**Extracted text**
=== Section Start ===
R: What did they like about you as a player, and how do they see you fitting into their program?
AW: They liked my size the most, because I had the ability to hit the ball out of the ball park. I haven’t completely figured out where I’ll fit in, but it’s either as a power hitting first baseman or a big guy on the mound. Or both.
R: What attracted you to Doane and their baseball program?
AW: What I really liked about the school’s program was that it wasn’t much different from the Rogue training I’m used to and also the fact that they had a domed indoor facility at the field.
R: How long before they offered you, and how long until you committed? Were you talking to other schools as well when you decided to commit?
AW: It took awhile before I got an offer due to the fact that I had to turn all my academic stuff in first. After I got my offer it took me about a week and a half before I decided to commit. I was talking to two other schools when I decided to commit so I had to let those coaches know about my decision.
=== Section End ===
**Supplied entries**
=== Section Start ===
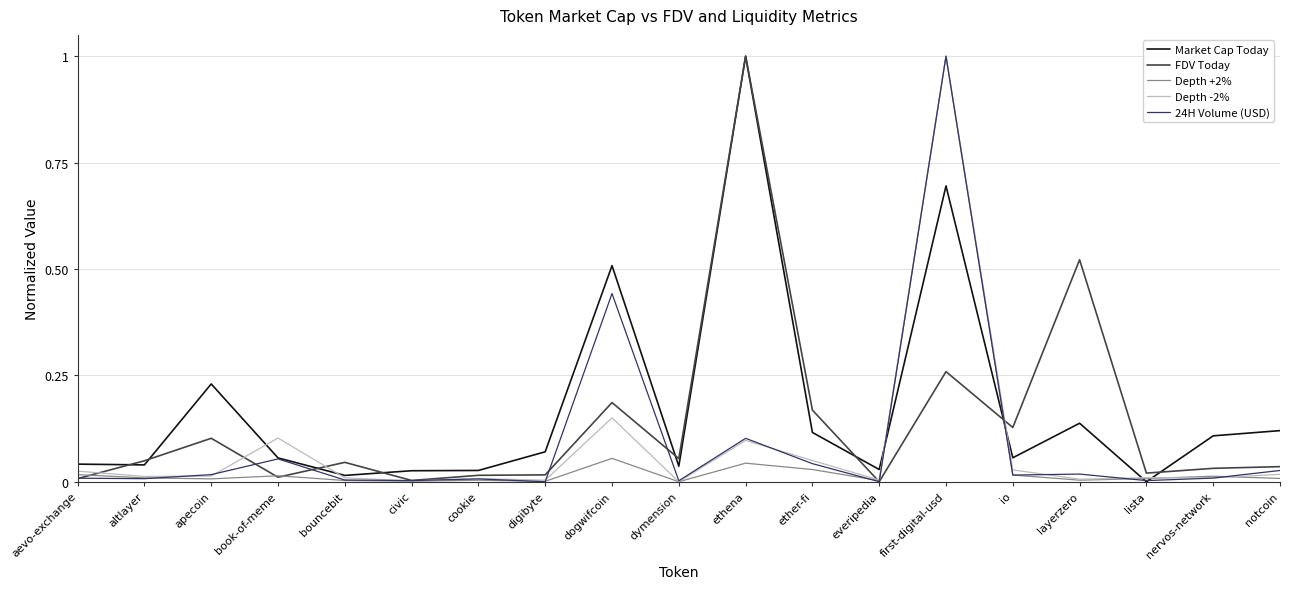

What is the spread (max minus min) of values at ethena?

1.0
=== Section End ===
=== Section Start ===
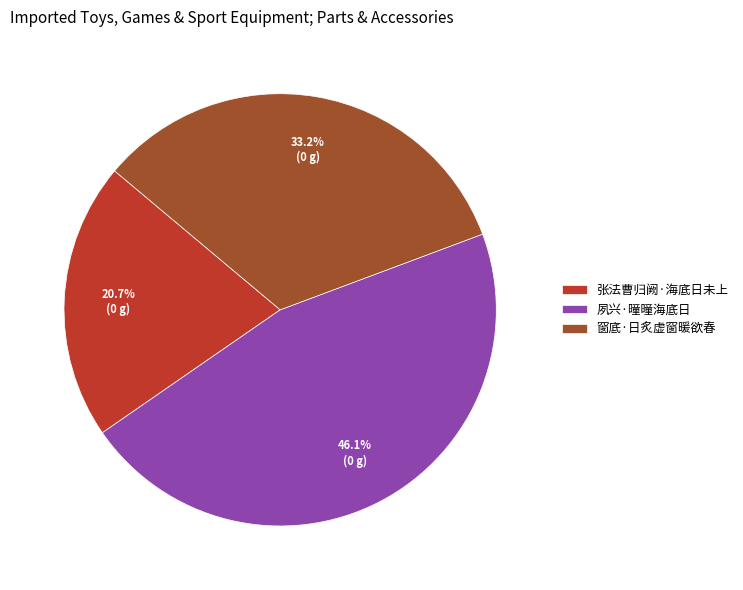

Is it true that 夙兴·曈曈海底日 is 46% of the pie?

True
=== Section End ===
**Job A**
Do these statements agree with the Doane baseball interview? Answer yes or no for each, and quote the words from the interview that decide it.
(i) The player's size was what the program liked most.
(ii) The player committed on the same day the offer arrived.
(iii) Doane has a domed indoor facility at its field.
**Job B**
In the Doane baseball interview, how many other schools was the player talking to when deciding to commit?
**Job C**
Resume the Doane baseball interview from its last line.

**Exercise result A**
(i) Yes: "They liked my size the most"
(ii) No: "After I got my offer it took me about a week and a half before I decided to commit."
(iii) Yes: "they had a domed indoor facility at the field"

**Exercise result B**
Two other schools.

**Exercise result C**
R: Now that you are committed, what are your biggest priorities between now and when you head to campus?
AW: My priorities haven’t changed since committing. My priority is still just getting ready for the spring season so I can have a dominant senior year.
R: What is your advice to younger players with college baseball aspirations?
AW: I would recommend to younger guys is that even when times are rough just keep getting your work in and keep your head up cause if you work hard enough a college will find you. The biggest recommendation is to make sure you find people and a program that puts your success above anything else and want to see you succeed.